Like Learning from Madness, The Unfinished Art of Theater thus bespeaks a more pluralistic conceptualization of modernism based on a multiplicity of experiences with modernity that complicates claims of universalism. Accommodating the vital exchange that attended modernism’s global itineraries, Townsend demonstrates an encyclopedic command of both Western theory and Latin American intellectual and cultural history. Yet at times the assiduous references and comparisons beyond Latin America beg a certain intellectual pseudomorphism, that is, a tendency to employ Western theory less as a hermeneutic strategy than for legitimacy, or to quote Cabañas, “as a way of lifting the work into the realm of high art” (122). After a paragraph engaging Ezra Pound, W. B. Yeats, Georg Simmel, Émile Jaques-Dalcroze, and Richard Wagner, among others, to understand Vasconcelos, Townsend remarks that “Vasconcelos doesn’t cite any of these ideas” (41). This concession prompted me to wonder how often scholars of Western art employ non-European theory to expand their analysis. If this happens, it is not often enough. By example and polemic both of these books issue a call not just for situated approaches to Latin American and other “peripheral” modernisms, but likewise for the provincialization of American and European narratives of modern art through which we can construct a genuinely inclusive account of global modernism.


Edith A. G. Wolfe is administrative assistant professor and assistant director of the Stone Center for Latin American Studies at Tulane University, New Orleans. She has a PhD in art history from the University of Texas at Austin with a focus on Latin American modern art.
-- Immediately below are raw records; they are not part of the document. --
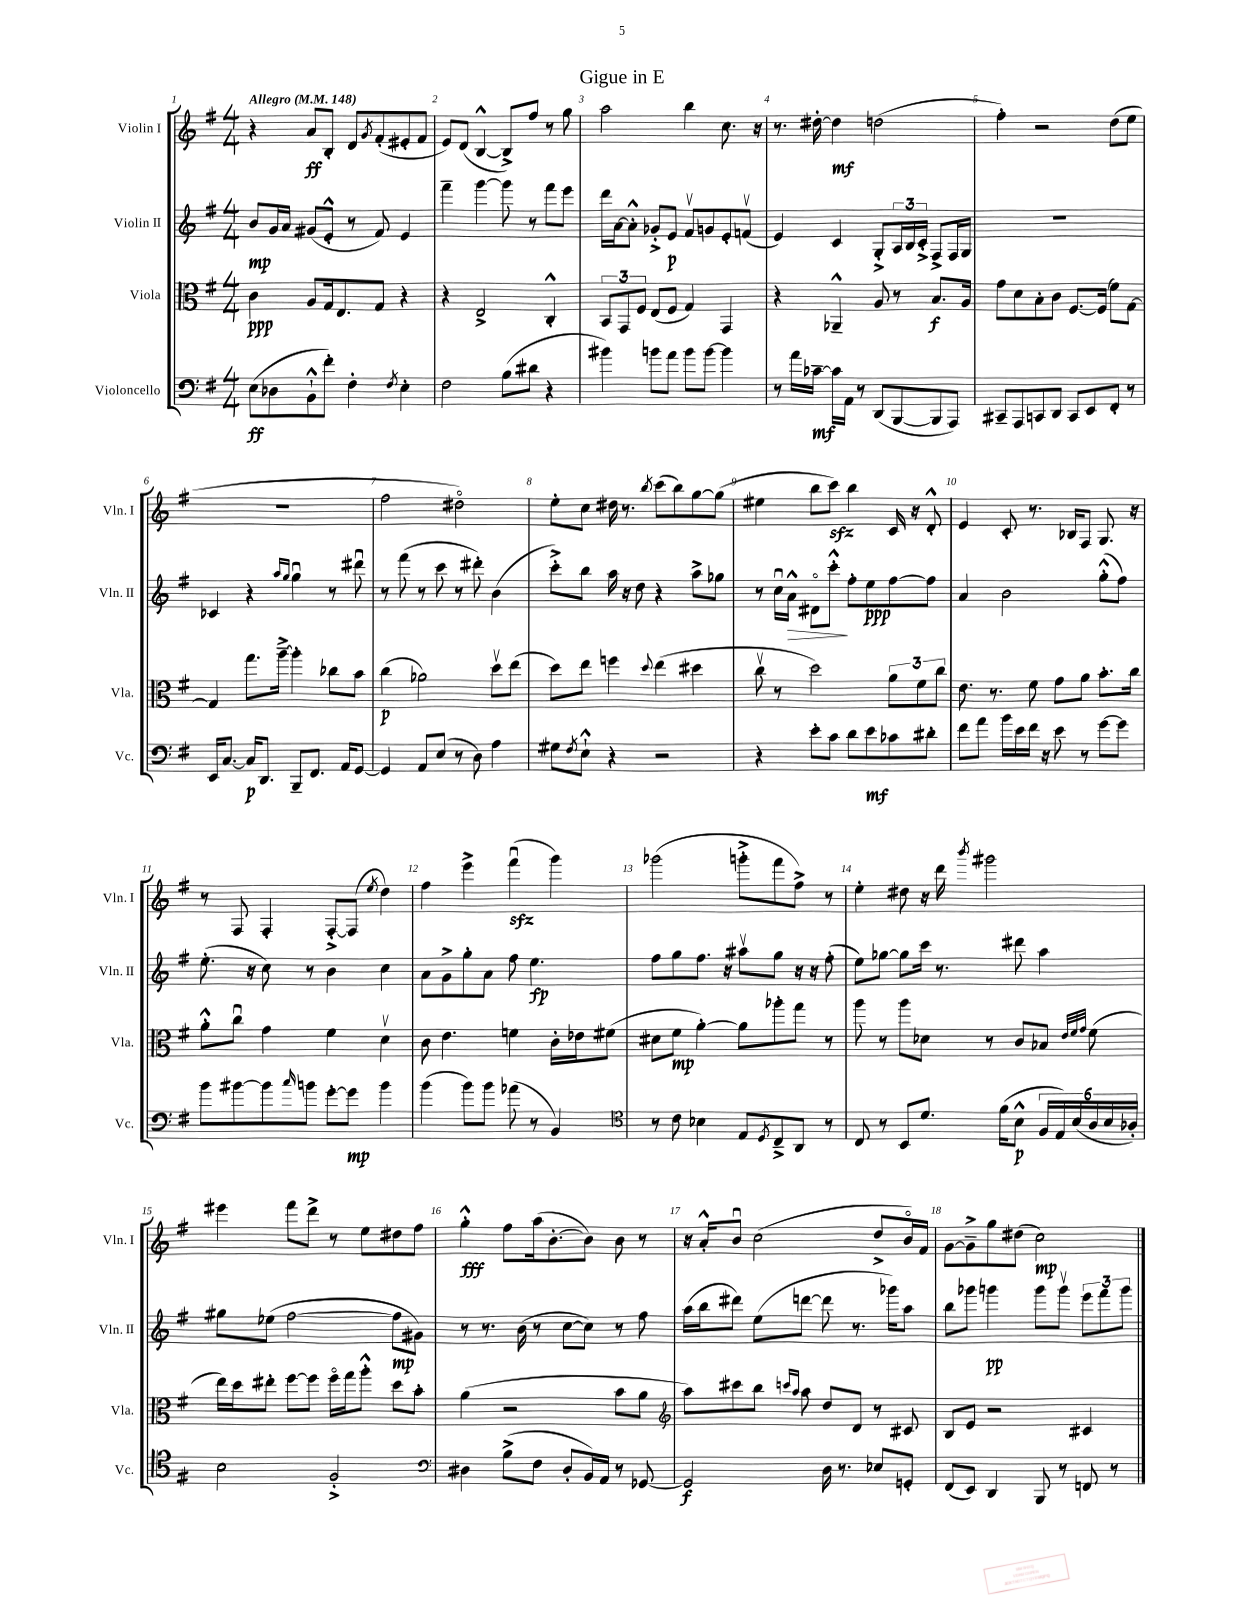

**kern	**kern	**kern	**kern
*staff4	*staff3	*staff2	*staff1
*clefF4	*clefC3	*clefG2	*clefG2
*k[f#]	*k[f#]	*k[f#]	*k[f#]
*M4/4	*M4/4	*M4/4	*M4/4
*MM148	*MM148	*MM148	*MM148
(8E\L	4c\	8b/L	4r
8D-\	.	16g/L	.
.	.	16a/JJ	.
8BB`^^\	8A/L	(8g#/L	8a/L
8f#'\J)	16G/k	8e'^^/J	8B'/J
.	8.E/	.	.
4F#'\	.	8r	8d/L
.	.	.	8qg/
.	8G/J	8f#/)	(8f#'/
8qF#/	.	.	.
4E'\	4r	4e/	8e#'/
.	.	.	8f#/J
=	=	=	=
2F#\	4r	4fff#~\	8e/L)
.	.	.	(8d/J
.	2E^/	[4ggg\	[4B^^/
(8B\L	.	8ggg\]	8B^/]L)
8d#\J	.	8r	8ff#/J
4r	4C'^^/	8fff#\L	8r
.	.	8eee\J	8gg\
=	=	=	=
4b#\)	12BB/L	16ddd\LL	2aa\
.	.	[16a\J	.
.	12GG/	.	.
.	.	8a'^^\]J	.
.	12F#/J	.	.
8b\L	(8E/L	8g-'^/L	.
8a\J	8F#/J	8e/J	.
8b\L	4G/)	8f#v/L	4bb\
[8b\J	.	8g/	.
4b\]	4GG/	8e'/	8.cc\
.	.	(8fv/J	.
.	.	.	16r
=	=	=	=
8r	4r	4e/)	8.r
16a\LL	.	.	.
[16c-~\JJ	.	.	[16dd#'\
16c-\]LL	4AA-~^^/	4c/	4dd#\]
16AA\JJ	.	.	.
8r	.	.	.
(8DD/L	8A/	8G'^/L	(2dd\
[8BBB/	8r	24A/L	.
.	.	24B/	.
.	.	24c'^/JJ	.
8BBB/]	8.B/L	8F#^/L	.
8AAA/J)	.	16F#/L	.
.	16A/Jk	16G/JJ	.
=	=	=	=
8CC#~/L	8g\L	1r	4ff#'\)
8AAA/	8d\	.	.
8CC/	8B'\	.	2r
8DD/J	8c\J	.	.
8CC/L	[8.F#/L	.	.
8EE/	.	.	.
.	(16F#/]Jk	.	.
8FF#'/J	8f#\L)	.	(8dd\L
8r	[8G\J	.	8ee\J
=	=	=	=
16EE/LK	4G/]	4c-/	1r
[8.C/J	.	.	.
16C/]LK	8.gg\L	4r	.
8.DD/J	.	.	.
.	[16aa~^\Jk	.	.
.	.	16qqaa/LL	.
.	.	16qqgg/JJ	.
8BBB~/L	4aa'\]	4ggu\	.
8.FF#/J	.	.	.
.	8cc-\L	8r	.
16AA/LK	.	.	.
[8GG/J	8b\J	8ddd#u\	.
=	=	=	=
4GG/]	(4cc\	8r	2ff#\
.	.	(8fff#\	.
8AA/L	2a-\)	8r	.
(8E/J	.	8ccc\	.
8r	.	8r	2dd#o\)
8D\)	.	8ddd#'\)	.
4A\	8ddv\L	(4b\	.
.	(8ee\J	.	.
=	=	=	=
8G#\L	8dd\L)	8ccc'^\L)	8ee'\L
8qF#/	.	.	.
8E`^^\J	8ee\J	8bb\J	8cc\J
4r	4ff\	16aa\	16dd#\
.	.	16r	8.r
.	.	8dd\	.
.	8qqdd/	.	8qbb/
2r	(4ee\	4r	(8ccc\L
.	.	.	8bb\)
.	4dd#\	8aa^\L	[8gg\
.	.	8gg-\J	(8gg\]J
=	=	=	=
4r	8ccv\	8r	4ee#\
.	8r	16ccu\LL	.
.	.	16a^^\JJ	.
8e'\L	2dd\)	8d#o\L	8bb\L
8c\J	.	8ccc'^^\J	8ccc\J)
8d\L	.	8ff#'\L	4bb\
8e\	.	8ee\	.
8c-\	12a\L	[8ff#\	16c/
.	.	.	16r
.	12f#\	.	.
8d#'\J	.	8ff#\]J	8d'^^/
.	12cc\J	.	.
=	=	=	=
8f#\L	8.e\	4a/	4e/
8a\J	.	.	.
.	8.r	.	.
16b\LL	.	2b\	8c'/
16e\	.	.	.
16f#\JJ	8f#\	.	8.r
16r	.	.	.
8e\	8g\L	.	.
.	.	.	16B-/LK
8r	8a\J	.	8F#/J
[8g\L	8.b'\L	(8gg'^^\L	8.G/
8g\]J	.	8ff#\J)	.
.	16cc\Jk	.	16r
=	=	=	=
8b\L	8a'^^\L	(8.ee'\	8r
[8b#\	8ccu\J	.	8F#/
.	.	16r	.
8b#\]	4g\	8cc\)	4F#'/
16qqcc/	.	.	.
8b\J	.	8r	.
[8g'\L	4f#\	4b\	[8F#'^/L
8g\]J	.	.	(8F#/]J
.	.	.	8qee/
4b\	4dv\	4cc\	4dd\)
=	=	=	=
(4b\	8c\	8a\L	4ff#\
.	4.e\	8g^\	.
8b\L)	.	8gg'\	4eee^\
8b\J	.	8a\J	.
(8a-\	4f\	8ff#\	(4fff#u\
8r	.	4.ee\	.
4BB/)	16c'\LL	.	4ggg\)
.	16e-\J	.	.
.	(8f#\J	.	.
=	=	=	=
*clefC4	*	*	*
8r	8d#\L	8ff#\L	(2ggg-\
8c\	8f#\J	8gg\	.
4B-\	[4a'\)	8.ff#\J	.
.	.	16r	.
8E/L	8a\]L	8aa#v\L	8ggg'^\L
8qD/	.	.	.
8C~^/	8aa-'\	8gg\J	8fff#\
8AA/J	8gg\J	16r	8ff#^\J)
.	.	16r	.
8r	8r	(8ff#'\	8r
=	=	=	=
8C/	8aa\	8ee\L)	4ee'\
8r	8r	[8gg-\J	.
8BB/L	8aa\L	8gg-\]L	8dd#\
8.d/J	8d-\J	16ccc\Jk	16r
.	.	8.r	16ddd\
.	.	.	8qbbb/
.	8r	.	2ggg#\
(16f#\LK	.	.	.
8B^^\J	8c/L	8ddd#\	.
24F#/LL	8B-/J	4aa\	.
24E/)	.	.	.
(24B/	.	.	.
.	32qqe/LLL	.	.
.	32qqf#/	.	.
.	32qqg/JJJ	.	.
24A/	(8f#\	.	.
24B/	.	.	.
24A-'/JJ)	.	.	.
=	=	=	=
2B\	16ee\LL)	8gg#\L	4eee#\
.	16dd\J	.	.
.	8ee#'\J	(8ee-\J	.
.	[8ff#\L	[2ff#\	8fff#\L
.	8ff#\]J	.	8ddd^\J
2F#'^/	16ff#o\LL	.	8r
.	16gg\J	.	.
.	8aa'^^\J	.	8ee\L
.	8dd\L	8ff#\]L	8dd#\
.	8b'\J	8g#\J)	8ff#\J
=	=	=	=
*clefF4	*	*	*
4D#\	(4a\	8r	4gg'^^\
.	.	8.r	.
(8B^\L	2r	.	8ff#\L
.	.	(16b\	.
8F#\J	.	8r	(16aa\k
.	.	.	[8.b'\
8D#'/L	.	[8cc\L	.
16BB/L)	.	8cc\]J)	8b\]J)
16AA/JJ	.	.	.
8r	8b\L	8r	8b\
[8GG-/	8a\J	8ff#\	8r
=	=	=	=
*	*clefG2	*	*
2GG-/]	8aa\L)	(16aa\LL	16r
.	.	16bb\J	16a'^^/LK
.	8ccc#\	8ddd#\J)	8bu/J
.	8bb\J	(8ee\L	(2cc\
.	16qqccc/LL	.	.
.	16qqaa/JJ	.	.
.	8aa\	[8ddd\J	.
16D\	8dd/L	8ddd\]	.
8.r	.	.	.
.	8d/J	8.r	.
8E-/L	8r	.	8dd^/L
.	.	16ggg-\LK)	.
8GG'/J	8c#/	8aa\J	16bo/L)
.	.	.	16f#/JJ
=	=	=	=
(8FF#/L	8B/L	8bb\L	[8g\L
8EE/J)	8e/J	8ggg-\J	8g~^\]
4DD/	2r	4ggg\	8gg\
.	.	.	(8dd#\J
8BBB/	.	8ggg\L	2cc\)
8r	.	8gggv\J	.
8FF/	4c#/	12eee\L	.
.	.	12fff#\	.
8r	.	.	.
.	.	12ggg\J	.
==	==	==	==
*-	*-	*-	*-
Her writing has appeared in The Art Bulletin, The Journal of Latin American and Caribbean Anthropology, and KulturConfusão: On German-Brazilian Interculturalities (De Gruyter, 2015) and will appear in the Museum of Modern Art’s forthcoming Among Others: Blackness at MoMA. Her interests include comparative cosmopolitanisms, transnational and diasporic cultures/identities, postcolonialism and subaltern expression, and the cultural politics of exhibition practices.
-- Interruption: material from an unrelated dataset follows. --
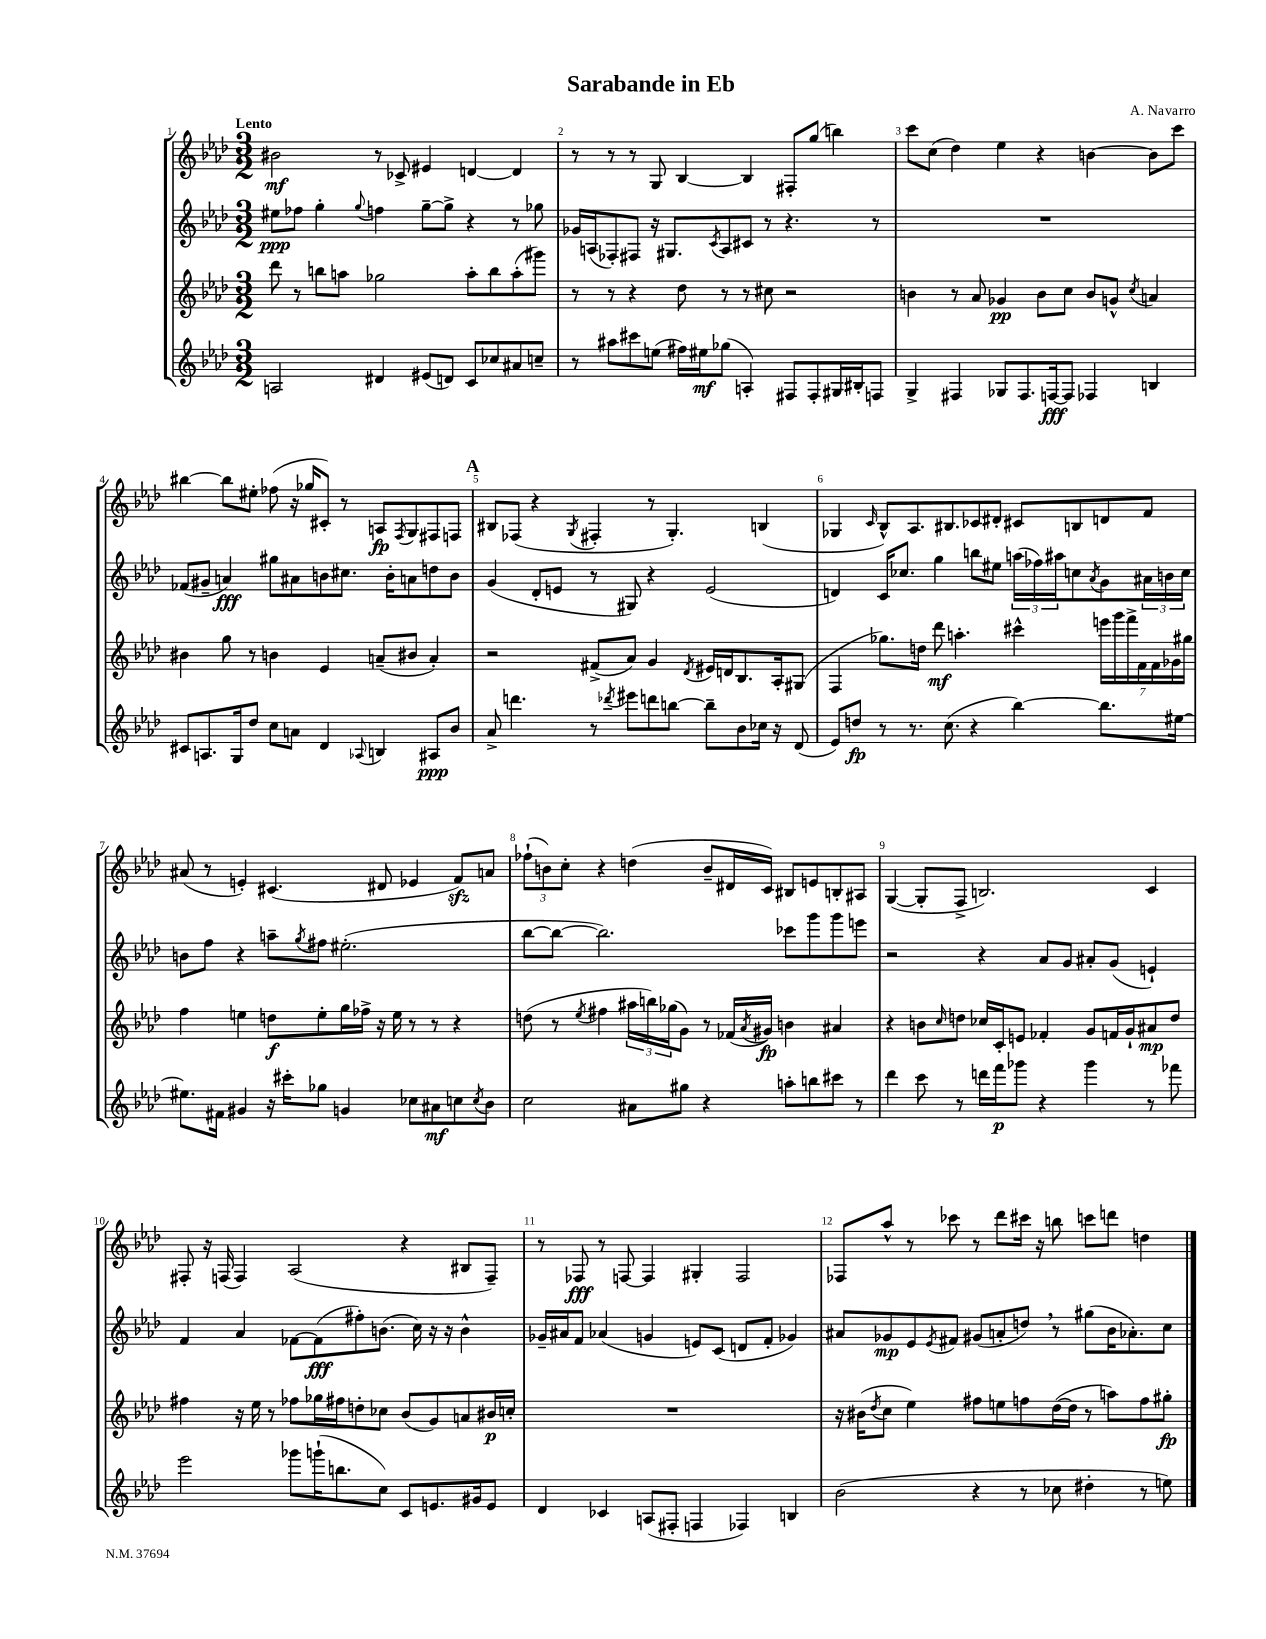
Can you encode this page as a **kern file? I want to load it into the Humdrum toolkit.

  1. Cabañas explains in a note on terminology (11) that she opts for the use of the terms “patient-artist,” “patient art,” and “patient’s creative production.” She also at times uses “asylum art,” “art of the insane,” “art of the alienated,” and “psychopathological art” in their historical usage.
  2. The Cosmic Race has been read canonically as a call for racial homogenization, which at the time of its publication seemed radical (in its defying of social Darwinist predictions of racial degeneration) but was also code for “whitening.” Townsend argues that the work is not crucial in Vasconcelos’s oeuvre (and even that it is a “prologue,” not a true essay) and that if one reads these related materials, “synthesis” applies to more than race, extending to spirituality, culture, and “literary genres.” This critiques the ideological co-optation of Vasconcelos and his recent discrediting by scholars who associate him with the politically bankrupt Institutional Revolutionary Party (PRI) that held power until 2000. She argues that Prometheus Triumphant is not ideology but rather a deconstruction of how ideology functions; the stadium, meanwhile, functions as an ideology.